_PROMPT_.
Nothing but a number should be given: the count of lines in the data that include the string "pixels".

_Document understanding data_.
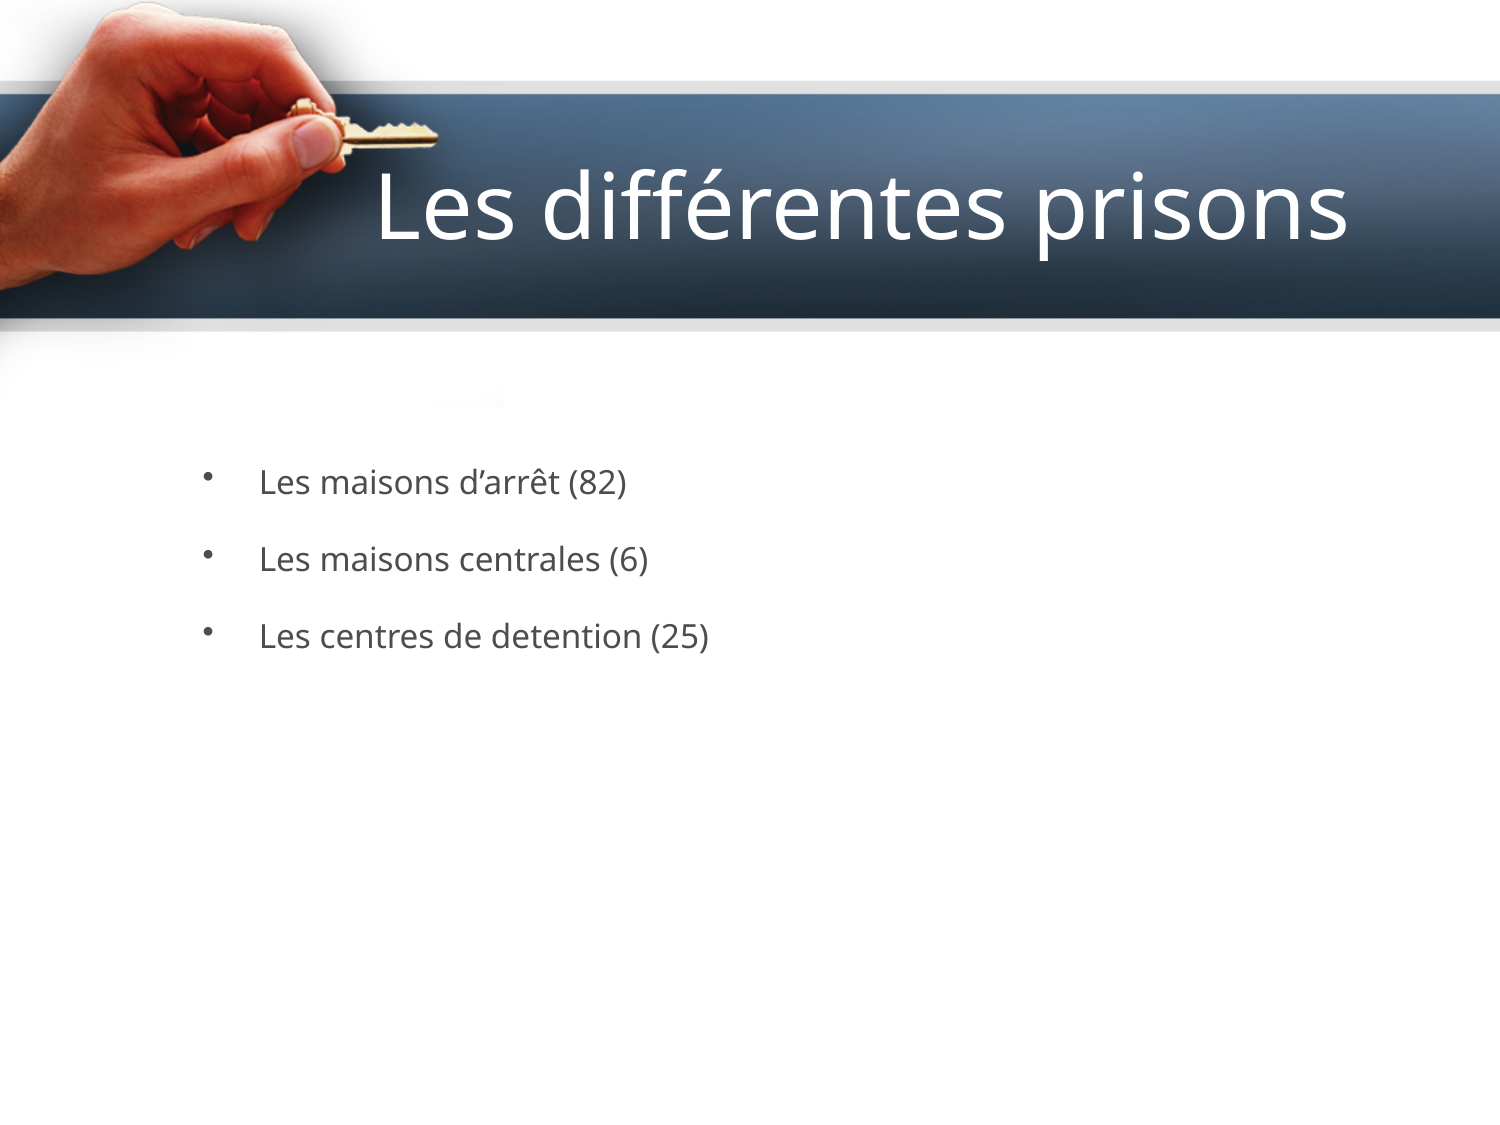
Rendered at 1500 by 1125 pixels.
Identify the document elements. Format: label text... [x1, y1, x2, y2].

list Les maisons d’arrêt (82) Les maisons centrales (6) Les centres de detention (25) [187, 461, 1288, 950]
title Les différentes prisons [337, 137, 1388, 268]
picture [0, 0, 1500, 1125]
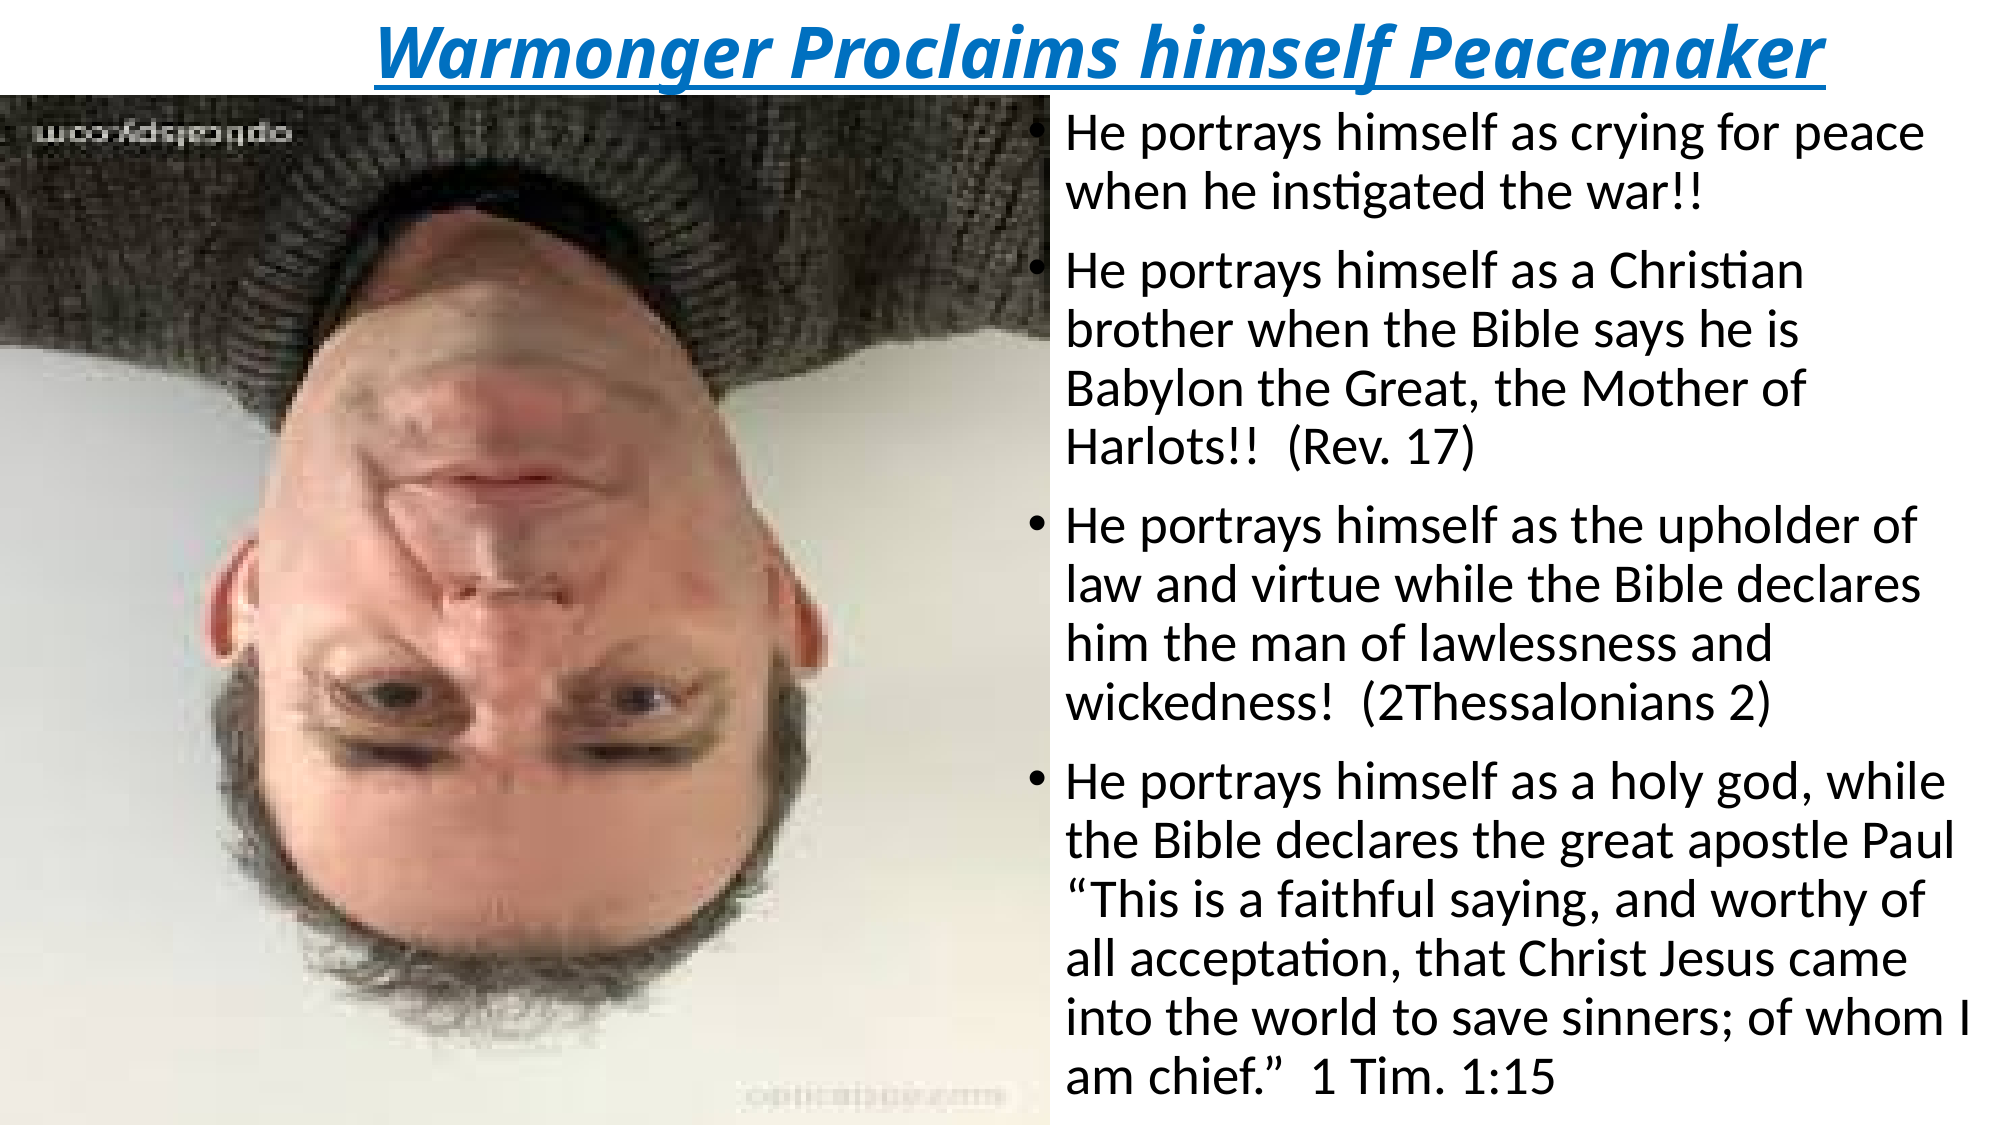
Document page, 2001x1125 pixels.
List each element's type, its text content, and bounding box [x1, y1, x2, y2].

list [0, 95, 1050, 1125]
list He portrays himself as crying for peace when he instigated the war!! He portrays himself as a Christian brother when the Bible says he is Babylon the Great, the Mother of Harlots!! (Rev. 17) He portrays himself as the upholder of law and virtue while the Bible declares him the man of lawlessness and wickedness! (2Thessalonians 2) He portrays himself as a holy god, while the Bible declares the great apostle Paul “This is a faithful saying, and worthy of all acceptation, that Christ Jesus came into the world to save sinners; of whom I am chief.” 1 Tim. 1:15 [1050, 95, 2000, 1125]
title Warmonger Proclaims himself Peacemaker [137, 0, 1863, 95]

_WRITTEN ANSWER_.
2